Autre secteur, autre cas de figure, pour un laboratoire pharma soin/beauté qui se fournit en ingrédients végétaux en Afrique du Sud, au Pérou et au Mexique. Des dirigeants qui ont contacté Olivier Dubigeon alors qu’ils étaient accusés par le Pérou de bio-piraterie, autrement dit du pillage des ressources naturelles. Le labo avait déposé un brevet sur la technologie ; pas sur le matériel végétal utilisé. « Aujourd’hui, une accusation de bio-piraterie équivaut à un arrêt de mort sur le marché. Nous avons élaboré, puis mis en œuvre, leur ‘’contrat sociétal’’ et sommes allés rencontrer l’INDECOPI (ndlr, qui traque les entreprises bio-pirates dans ce pays), pour leur présenter la démarche engagée par l’entreprise. Au vu des engagements et des réalisations accomplis par le laboratoire, l’accusation a été annulée. »

Le fondateur de Sustainway a également appliqué sa méthodologie pour un réseau d’entreprises européennes de fabrication de vêtements. Une mission qui prouve aussi la complexité (les limites ?) de la mise en place d’un modèle responsable, nécessairement « sur mesure » et négocié avec l’ensemble des parties prenantes.
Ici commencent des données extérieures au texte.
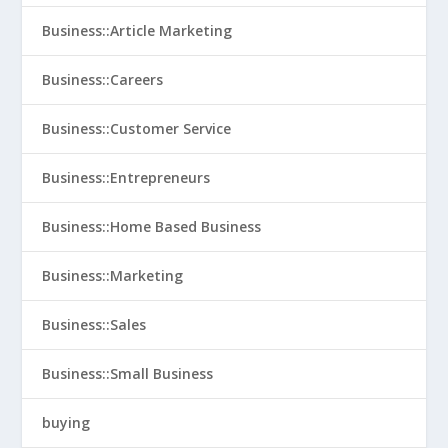
Business::Article Marketing
Business::Careers
Business::Customer Service
Business::Entrepreneurs
Business::Home Based Business
Business::Marketing
Business::Sales
Business::Small Business
buying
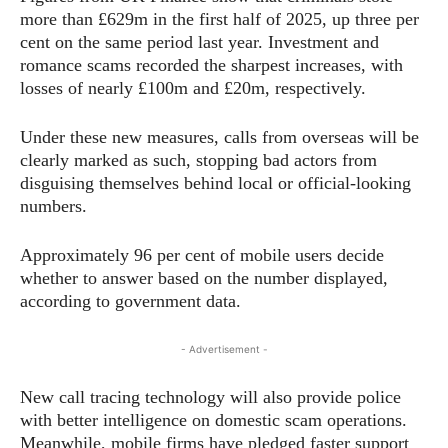
more than £629m in the first half of 2025, up three per
cent on the same period last year. Investment and
romance scams recorded the sharpest increases, with
losses of nearly £100m and £20m, respectively.
Under these new measures, calls from overseas will be
clearly marked as such, stopping bad actors from
disguising themselves behind local or official-looking
numbers.
Approximately 96 per cent of mobile users decide
whether to answer based on the number displayed,
according to government data.
- Advertisement -
New call tracing technology will also provide police
with better intelligence on domestic scam operations.
Meanwhile, mobile firms have pledged faster support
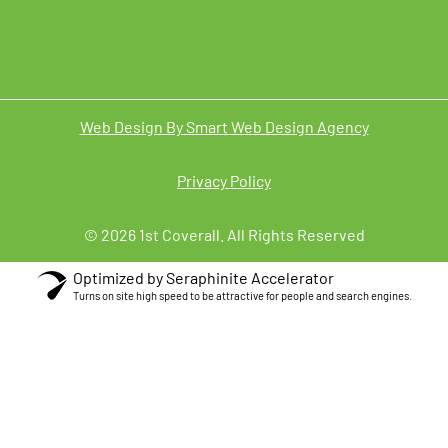
Web Design By Smart Web Design Agency
Privacy Policy
© 2026 1st Coverall. All Rights Reserved
Optimized by Seraphinite Accelerator
Turns on site high speed to be attractive for people and search engines.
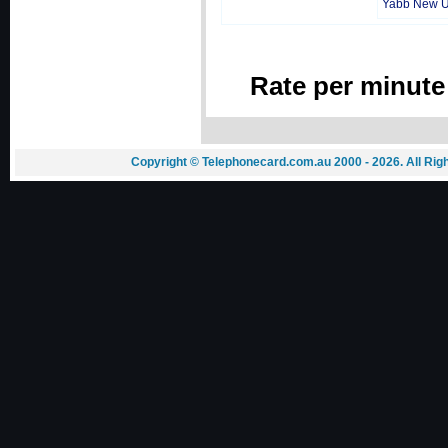
Yabb New 
Rate per minute
Copyright © Telephonecard.com.au 2000 - 2026. All Ri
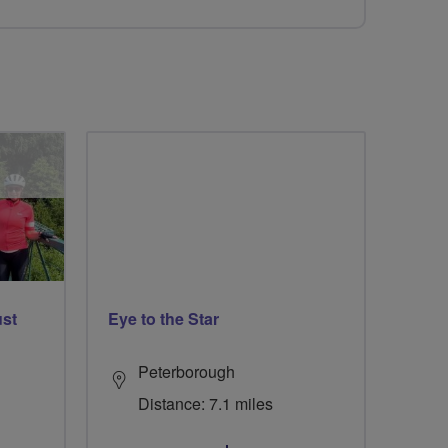
ust
Eye to the Star
Peterborough
Distance: 7.1 miles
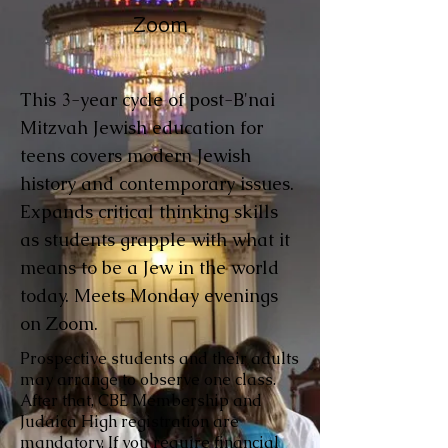
Zoom
This 3-year cycle of post-B'nai
Mitzvah Jewish education for
teens covers modern Jewish
history and contemporary issues.
Expands critical thinking skills
as students grapple with what it
means to be a Jew in the world
today. Meets Monday evenings
on Zoom.
Prospective students and their adults
may arrange to observe one class.
After that, CBE Membership and
Judaica High registration are
mandatory. If you require financial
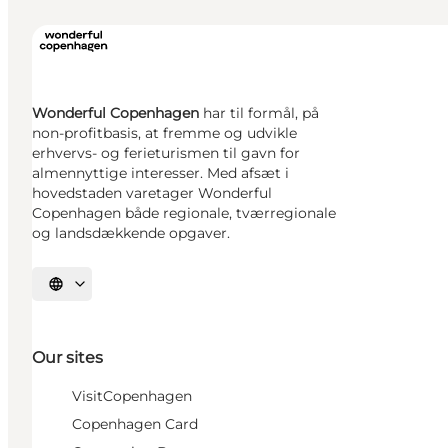
Wonderful Copenhagen
har til formål, på
non-profitbasis, at fremme og udvikle
erhvervs- og ferieturismen til gavn for
almennyttige interesser. Med afsæt i
hovedstaden varetager Wonderful
Copenhagen både regionale, tværregionale
og landsdækkende opgaver.
Select language
Our sites
VisitCopenhagen
Copenhagen Card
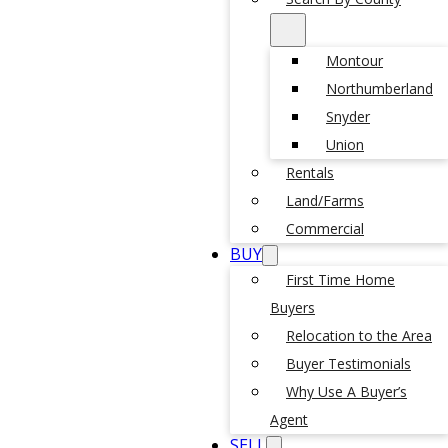
Montour
Northumberland
Snyder
Union
Rentals
Land/Farms
Commercial
BUY
First Time Home
Buyers
Relocation to the Area
Buyer Testimonials
Why Use A Buyer’s
Agent
SELL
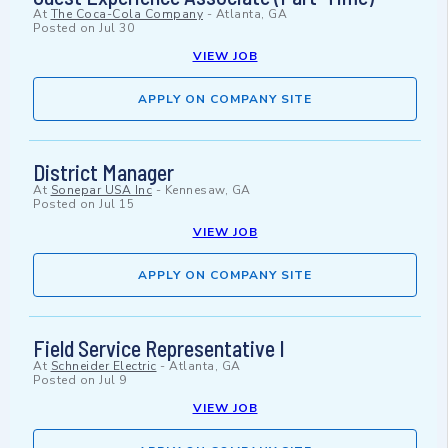
At
The Coca-Cola Company
-
Atlanta, GA
Posted on
Jul 30
VIEW JOB
APPLY ON COMPANY SITE
District Manager
At
Sonepar USA Inc
-
Kennesaw, GA
Posted on
Jul 15
VIEW JOB
APPLY ON COMPANY SITE
Field Service Representative I
At
Schneider Electric
-
Atlanta, GA
Posted on
Jul 9
VIEW JOB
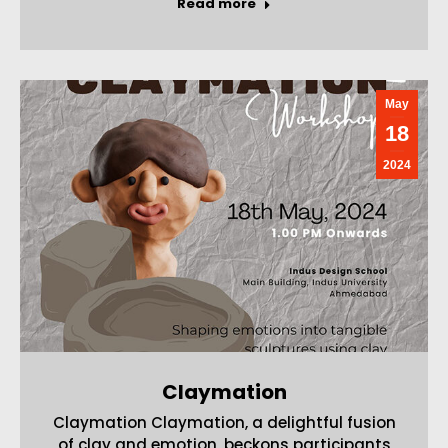
Read more
May
18
2024
Claymation
Claymation Claymation, a delightful fusion
of clay and emotion, beckons participants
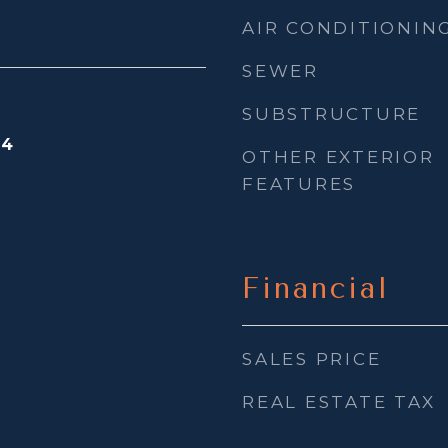
AIR CONDITIONIN
SEWER
SUBSTRUCTURE
24
OTHER EXTERIOR
FEATURES
Financial
SALES PRICE
REAL ESTATE TAX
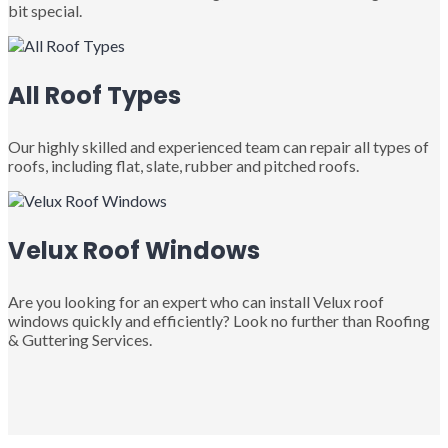
bit special.
All Roof Types
Our highly skilled and experienced team can repair all types of
roofs, including flat, slate, rubber and pitched roofs.
Velux Roof Windows
Are you looking for an expert who can install Velux roof
windows quickly and efficiently? Look no further than Roofing
& Guttering Services.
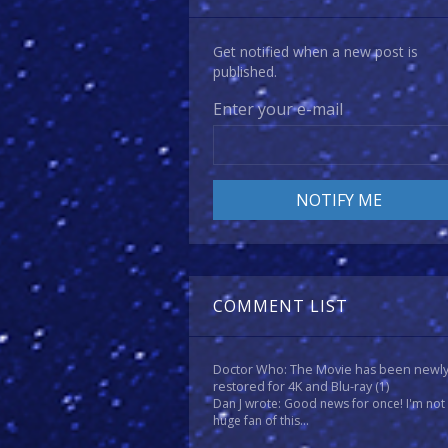
Get notified when a new post is
published.
Enter your e-mail
COMMENT LIST
Doctor Who: The Movie has been newl
restored for 4K and Blu-ray
(1)
Dan J wrote: Good news for once! I'm not
huge fan of this...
« Je suis allé au Tibet et au Népal pour y rencontrer des producteurs, fournisseurs de donneurs d’ordre de la filière textile. Les petites filles d’une dizaine d’années sont largement utilisées dans ce secteur pour leur habileté et la finesse de leurs travaux. Les donneurs d’ordre occidentaux ont décidé de déréférencer ces fournisseurs, car ils contrevenaient aux directives de l’OIT (ndlr, Organisation internationale du travail), malgré les pratiques effectives de formation et d’employabilité de ces enfants. La conséquence immédiate de ces décisions prises unilatéralement a été de précipiter ces petites filles dans la prostitution, leurs familles dans la pauvreté extrême, et le tissu social des entreprises concernées dans le désastre économique et social. Au nom des critères de développement durable… ! Alors, ce n’est pas aussi simple que cela. Le développement responsable ne peut se réduire à des grilles de critères élaborés et vérifiés unilatéralement sous peine de devenir irresponsable. » Entre la peste et le choléra. Le choix est inextricable…
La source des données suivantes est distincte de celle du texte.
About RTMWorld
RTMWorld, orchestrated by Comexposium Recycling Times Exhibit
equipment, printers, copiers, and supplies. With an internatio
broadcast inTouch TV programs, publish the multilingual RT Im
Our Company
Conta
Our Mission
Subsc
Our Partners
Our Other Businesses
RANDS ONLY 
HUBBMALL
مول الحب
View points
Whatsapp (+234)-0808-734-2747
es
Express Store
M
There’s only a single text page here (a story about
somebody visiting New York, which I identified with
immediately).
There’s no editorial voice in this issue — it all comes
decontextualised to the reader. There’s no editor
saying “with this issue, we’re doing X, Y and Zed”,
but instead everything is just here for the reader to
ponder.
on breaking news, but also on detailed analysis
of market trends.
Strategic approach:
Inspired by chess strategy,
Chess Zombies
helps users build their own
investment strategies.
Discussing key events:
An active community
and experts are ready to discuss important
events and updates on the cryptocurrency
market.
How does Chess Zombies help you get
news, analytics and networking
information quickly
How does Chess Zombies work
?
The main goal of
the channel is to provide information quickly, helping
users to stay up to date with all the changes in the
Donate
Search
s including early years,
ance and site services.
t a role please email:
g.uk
Des exemples instructifs. Mais il est difficile de quantifier analytiquement un avant et un après Sustainway pour les entreprises qui ont adopté la démarche. Aucun chiffre, aucun benchmarking officiel. Peut-on croire à un vertueux « contrat sociétal » des entreprises les plus polluantes, des secteurs de l’énergie, de la chimie, ou des transports ? À Mawenzi maintenant de démontrer que ce modèle est réellement opposable.